*** Opening Material for this exercise ***

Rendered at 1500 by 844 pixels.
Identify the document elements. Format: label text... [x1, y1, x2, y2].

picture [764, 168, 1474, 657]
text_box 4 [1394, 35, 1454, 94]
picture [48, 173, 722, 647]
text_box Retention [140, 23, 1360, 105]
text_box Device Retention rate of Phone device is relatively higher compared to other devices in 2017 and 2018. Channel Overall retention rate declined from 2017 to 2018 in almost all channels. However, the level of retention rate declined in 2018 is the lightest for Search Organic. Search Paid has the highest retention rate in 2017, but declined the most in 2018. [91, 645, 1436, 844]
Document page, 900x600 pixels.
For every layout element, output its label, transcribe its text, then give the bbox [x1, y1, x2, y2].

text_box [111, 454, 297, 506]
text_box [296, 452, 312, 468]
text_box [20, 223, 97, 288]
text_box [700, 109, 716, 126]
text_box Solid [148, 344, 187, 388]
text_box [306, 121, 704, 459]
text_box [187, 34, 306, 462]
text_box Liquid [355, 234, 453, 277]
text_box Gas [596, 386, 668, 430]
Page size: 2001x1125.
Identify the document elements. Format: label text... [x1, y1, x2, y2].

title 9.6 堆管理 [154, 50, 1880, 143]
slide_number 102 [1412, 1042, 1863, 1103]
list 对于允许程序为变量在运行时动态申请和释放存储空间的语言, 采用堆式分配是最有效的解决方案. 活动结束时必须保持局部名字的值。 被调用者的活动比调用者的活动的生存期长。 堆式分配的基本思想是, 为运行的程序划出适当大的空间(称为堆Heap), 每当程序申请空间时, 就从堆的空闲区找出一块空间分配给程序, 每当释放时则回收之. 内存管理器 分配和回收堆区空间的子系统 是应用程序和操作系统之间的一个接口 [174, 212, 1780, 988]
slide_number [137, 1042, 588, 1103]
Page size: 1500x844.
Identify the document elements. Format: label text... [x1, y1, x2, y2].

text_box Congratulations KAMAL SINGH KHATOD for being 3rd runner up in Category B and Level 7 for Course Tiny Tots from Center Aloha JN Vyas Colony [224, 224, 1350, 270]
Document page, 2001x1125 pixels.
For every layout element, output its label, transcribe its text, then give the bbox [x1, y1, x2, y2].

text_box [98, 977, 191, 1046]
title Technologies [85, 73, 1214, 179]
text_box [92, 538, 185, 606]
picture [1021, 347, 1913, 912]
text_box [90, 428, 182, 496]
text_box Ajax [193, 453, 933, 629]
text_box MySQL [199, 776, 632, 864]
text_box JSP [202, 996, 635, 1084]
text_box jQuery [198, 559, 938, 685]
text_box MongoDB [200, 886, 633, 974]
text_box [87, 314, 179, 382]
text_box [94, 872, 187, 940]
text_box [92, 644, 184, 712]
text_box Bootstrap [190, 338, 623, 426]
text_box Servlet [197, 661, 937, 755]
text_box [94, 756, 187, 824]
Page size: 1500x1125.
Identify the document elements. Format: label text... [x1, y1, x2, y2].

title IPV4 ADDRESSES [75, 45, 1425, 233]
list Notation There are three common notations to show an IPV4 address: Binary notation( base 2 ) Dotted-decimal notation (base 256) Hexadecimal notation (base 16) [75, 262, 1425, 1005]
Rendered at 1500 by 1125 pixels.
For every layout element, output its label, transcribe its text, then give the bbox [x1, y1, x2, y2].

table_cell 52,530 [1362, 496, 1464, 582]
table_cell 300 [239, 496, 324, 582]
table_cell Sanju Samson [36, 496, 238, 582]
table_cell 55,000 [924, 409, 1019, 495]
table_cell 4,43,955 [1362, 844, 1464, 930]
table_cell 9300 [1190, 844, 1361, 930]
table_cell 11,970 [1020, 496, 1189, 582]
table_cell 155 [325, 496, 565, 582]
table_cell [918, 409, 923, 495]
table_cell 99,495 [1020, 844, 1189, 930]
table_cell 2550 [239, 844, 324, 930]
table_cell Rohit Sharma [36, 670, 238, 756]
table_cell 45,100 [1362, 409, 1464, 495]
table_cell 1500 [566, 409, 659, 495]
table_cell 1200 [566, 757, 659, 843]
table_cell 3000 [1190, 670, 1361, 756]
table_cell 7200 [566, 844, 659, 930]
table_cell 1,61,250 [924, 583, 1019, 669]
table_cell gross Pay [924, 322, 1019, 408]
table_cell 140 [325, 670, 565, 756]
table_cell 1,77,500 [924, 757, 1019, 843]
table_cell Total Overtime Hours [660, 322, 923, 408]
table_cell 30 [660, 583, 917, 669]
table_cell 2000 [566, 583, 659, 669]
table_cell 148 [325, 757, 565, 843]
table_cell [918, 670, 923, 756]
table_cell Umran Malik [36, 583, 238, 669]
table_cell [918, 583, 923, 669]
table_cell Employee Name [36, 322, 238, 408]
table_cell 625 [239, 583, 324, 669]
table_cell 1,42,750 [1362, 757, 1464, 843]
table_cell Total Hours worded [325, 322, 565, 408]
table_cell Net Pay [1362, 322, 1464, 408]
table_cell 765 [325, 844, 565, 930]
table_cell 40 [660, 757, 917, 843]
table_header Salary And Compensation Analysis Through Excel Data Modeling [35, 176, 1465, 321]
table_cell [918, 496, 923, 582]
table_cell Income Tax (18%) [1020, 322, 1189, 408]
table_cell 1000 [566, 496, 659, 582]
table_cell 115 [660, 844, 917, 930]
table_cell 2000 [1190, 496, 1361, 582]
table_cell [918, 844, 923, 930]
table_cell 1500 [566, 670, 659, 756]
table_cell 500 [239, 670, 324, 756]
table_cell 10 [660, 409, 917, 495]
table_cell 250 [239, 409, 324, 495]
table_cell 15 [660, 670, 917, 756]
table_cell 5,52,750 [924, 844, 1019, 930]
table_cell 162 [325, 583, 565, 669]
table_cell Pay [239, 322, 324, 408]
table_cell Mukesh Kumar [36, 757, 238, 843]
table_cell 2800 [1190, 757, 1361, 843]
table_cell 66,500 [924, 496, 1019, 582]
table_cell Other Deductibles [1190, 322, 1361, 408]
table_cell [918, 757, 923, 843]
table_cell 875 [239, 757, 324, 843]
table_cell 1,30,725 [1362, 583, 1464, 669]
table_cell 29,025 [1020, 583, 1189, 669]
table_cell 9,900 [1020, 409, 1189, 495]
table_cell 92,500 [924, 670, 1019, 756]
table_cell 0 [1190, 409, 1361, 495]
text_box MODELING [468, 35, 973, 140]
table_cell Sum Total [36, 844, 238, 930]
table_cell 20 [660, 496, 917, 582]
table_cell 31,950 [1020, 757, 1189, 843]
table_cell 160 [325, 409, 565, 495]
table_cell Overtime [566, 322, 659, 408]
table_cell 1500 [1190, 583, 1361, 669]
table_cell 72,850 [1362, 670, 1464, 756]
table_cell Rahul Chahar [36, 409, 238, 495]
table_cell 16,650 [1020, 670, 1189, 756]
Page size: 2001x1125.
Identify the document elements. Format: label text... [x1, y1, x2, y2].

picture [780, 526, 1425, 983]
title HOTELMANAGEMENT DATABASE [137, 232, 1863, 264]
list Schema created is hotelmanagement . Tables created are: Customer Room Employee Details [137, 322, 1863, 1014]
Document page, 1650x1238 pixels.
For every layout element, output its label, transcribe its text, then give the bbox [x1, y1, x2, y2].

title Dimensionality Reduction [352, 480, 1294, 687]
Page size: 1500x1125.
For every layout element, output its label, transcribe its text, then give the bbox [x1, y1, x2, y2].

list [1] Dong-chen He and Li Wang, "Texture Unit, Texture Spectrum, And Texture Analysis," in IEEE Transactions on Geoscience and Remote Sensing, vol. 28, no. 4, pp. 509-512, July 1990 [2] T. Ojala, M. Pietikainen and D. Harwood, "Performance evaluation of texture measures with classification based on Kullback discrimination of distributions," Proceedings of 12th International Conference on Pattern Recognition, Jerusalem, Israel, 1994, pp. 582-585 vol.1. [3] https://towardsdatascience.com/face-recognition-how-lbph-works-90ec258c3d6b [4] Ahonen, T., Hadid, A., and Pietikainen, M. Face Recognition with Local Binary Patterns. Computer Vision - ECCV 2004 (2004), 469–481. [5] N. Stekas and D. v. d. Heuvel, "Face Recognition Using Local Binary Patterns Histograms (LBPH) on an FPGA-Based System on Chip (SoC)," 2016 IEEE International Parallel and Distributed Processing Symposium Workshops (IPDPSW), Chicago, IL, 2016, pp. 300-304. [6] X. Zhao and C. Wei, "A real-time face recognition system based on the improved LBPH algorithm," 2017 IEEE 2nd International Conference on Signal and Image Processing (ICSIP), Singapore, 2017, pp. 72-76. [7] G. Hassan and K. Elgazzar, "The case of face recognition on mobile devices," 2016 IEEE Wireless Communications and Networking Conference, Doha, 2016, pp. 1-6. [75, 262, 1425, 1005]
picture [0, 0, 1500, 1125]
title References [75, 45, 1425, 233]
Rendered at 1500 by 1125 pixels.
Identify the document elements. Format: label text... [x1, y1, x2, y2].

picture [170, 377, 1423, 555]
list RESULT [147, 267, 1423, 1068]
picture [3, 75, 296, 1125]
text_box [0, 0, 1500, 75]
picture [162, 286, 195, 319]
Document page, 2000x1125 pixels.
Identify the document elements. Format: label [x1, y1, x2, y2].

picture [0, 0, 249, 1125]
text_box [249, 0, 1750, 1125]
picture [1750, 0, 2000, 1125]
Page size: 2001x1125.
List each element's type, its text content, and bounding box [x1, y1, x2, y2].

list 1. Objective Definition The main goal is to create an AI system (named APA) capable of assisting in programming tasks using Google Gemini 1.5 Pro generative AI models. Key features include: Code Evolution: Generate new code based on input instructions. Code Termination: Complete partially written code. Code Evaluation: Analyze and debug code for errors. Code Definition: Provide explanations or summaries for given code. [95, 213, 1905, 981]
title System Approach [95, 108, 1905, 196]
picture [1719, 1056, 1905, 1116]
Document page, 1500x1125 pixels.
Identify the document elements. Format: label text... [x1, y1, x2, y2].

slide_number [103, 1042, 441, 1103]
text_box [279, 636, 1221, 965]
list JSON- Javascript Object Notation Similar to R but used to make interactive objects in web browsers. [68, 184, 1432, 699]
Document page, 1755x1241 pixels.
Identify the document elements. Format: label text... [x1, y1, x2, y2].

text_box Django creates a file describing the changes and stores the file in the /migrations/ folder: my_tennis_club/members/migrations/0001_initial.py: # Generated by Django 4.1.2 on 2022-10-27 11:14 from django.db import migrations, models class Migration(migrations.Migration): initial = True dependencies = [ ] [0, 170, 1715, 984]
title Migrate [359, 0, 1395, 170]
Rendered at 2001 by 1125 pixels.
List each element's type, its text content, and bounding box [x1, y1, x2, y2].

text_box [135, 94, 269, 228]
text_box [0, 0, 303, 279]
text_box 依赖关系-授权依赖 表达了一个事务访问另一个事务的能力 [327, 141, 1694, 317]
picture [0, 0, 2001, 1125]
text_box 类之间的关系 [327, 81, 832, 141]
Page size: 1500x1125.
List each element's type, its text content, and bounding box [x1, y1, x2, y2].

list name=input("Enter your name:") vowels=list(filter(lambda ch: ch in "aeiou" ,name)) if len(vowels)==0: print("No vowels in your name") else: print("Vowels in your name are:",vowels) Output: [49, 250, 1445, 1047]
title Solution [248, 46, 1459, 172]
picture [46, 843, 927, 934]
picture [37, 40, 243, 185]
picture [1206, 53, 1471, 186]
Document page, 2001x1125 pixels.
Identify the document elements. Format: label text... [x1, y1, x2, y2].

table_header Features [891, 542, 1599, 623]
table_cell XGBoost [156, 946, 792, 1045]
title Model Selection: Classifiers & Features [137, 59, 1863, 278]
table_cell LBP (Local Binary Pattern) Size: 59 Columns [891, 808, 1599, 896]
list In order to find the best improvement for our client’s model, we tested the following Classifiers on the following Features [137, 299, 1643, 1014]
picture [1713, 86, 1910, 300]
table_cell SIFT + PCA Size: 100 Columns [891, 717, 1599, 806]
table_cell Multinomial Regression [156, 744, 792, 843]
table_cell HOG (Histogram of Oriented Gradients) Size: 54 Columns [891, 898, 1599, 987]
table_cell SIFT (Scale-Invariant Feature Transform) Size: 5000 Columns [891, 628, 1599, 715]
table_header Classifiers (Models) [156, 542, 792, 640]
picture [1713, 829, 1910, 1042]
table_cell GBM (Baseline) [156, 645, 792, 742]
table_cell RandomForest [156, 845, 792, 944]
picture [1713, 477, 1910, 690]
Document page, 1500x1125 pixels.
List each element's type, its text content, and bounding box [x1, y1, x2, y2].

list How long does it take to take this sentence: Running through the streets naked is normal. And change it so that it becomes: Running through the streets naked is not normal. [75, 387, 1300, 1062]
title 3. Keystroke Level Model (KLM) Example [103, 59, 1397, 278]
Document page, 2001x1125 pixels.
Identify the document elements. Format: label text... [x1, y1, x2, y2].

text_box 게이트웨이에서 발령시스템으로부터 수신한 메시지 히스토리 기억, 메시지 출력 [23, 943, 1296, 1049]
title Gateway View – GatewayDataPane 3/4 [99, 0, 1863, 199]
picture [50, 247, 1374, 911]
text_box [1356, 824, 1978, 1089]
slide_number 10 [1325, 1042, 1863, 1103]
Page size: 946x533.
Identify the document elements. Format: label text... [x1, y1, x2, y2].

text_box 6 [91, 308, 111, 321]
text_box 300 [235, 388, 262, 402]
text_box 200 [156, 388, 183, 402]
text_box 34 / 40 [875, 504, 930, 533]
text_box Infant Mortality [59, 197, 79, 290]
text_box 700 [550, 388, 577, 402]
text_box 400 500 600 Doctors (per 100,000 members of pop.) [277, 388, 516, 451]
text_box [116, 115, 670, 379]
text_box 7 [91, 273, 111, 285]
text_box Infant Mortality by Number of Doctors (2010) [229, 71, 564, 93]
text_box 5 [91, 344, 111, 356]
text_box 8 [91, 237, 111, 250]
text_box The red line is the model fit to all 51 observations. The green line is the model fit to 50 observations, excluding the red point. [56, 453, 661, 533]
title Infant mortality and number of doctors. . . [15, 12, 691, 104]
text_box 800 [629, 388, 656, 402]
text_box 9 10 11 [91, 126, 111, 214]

*** Closing Material for this exercise ***

__What you should do__:
Reproduce exactly the lines above from the line with "slide_number [103, 1042, 441, 1103]" to the line with "Rendered at 2001 by 1125 pixels.", including both, and add nothing.

__Result of this task__:
slide_number [103, 1042, 441, 1103]
text_box [279, 636, 1221, 965]
list JSON- Javascript Object Notation Similar to R but used to make interactive objects in web browsers. [68, 184, 1432, 699]
Document page, 1755x1241 pixels.
Identify the document elements. Format: label text... [x1, y1, x2, y2].

text_box Django creates a file describing the changes and stores the file in the /migrations/ folder: my_tennis_club/members/migrations/0001_initial.py: # Generated by Django 4.1.2 on 2022-10-27 11:14 from django.db import migrations, models class Migration(migrations.Migration): initial = True dependencies = [ ] [0, 170, 1715, 984]
title Migrate [359, 0, 1395, 170]
Rendered at 2001 by 1125 pixels.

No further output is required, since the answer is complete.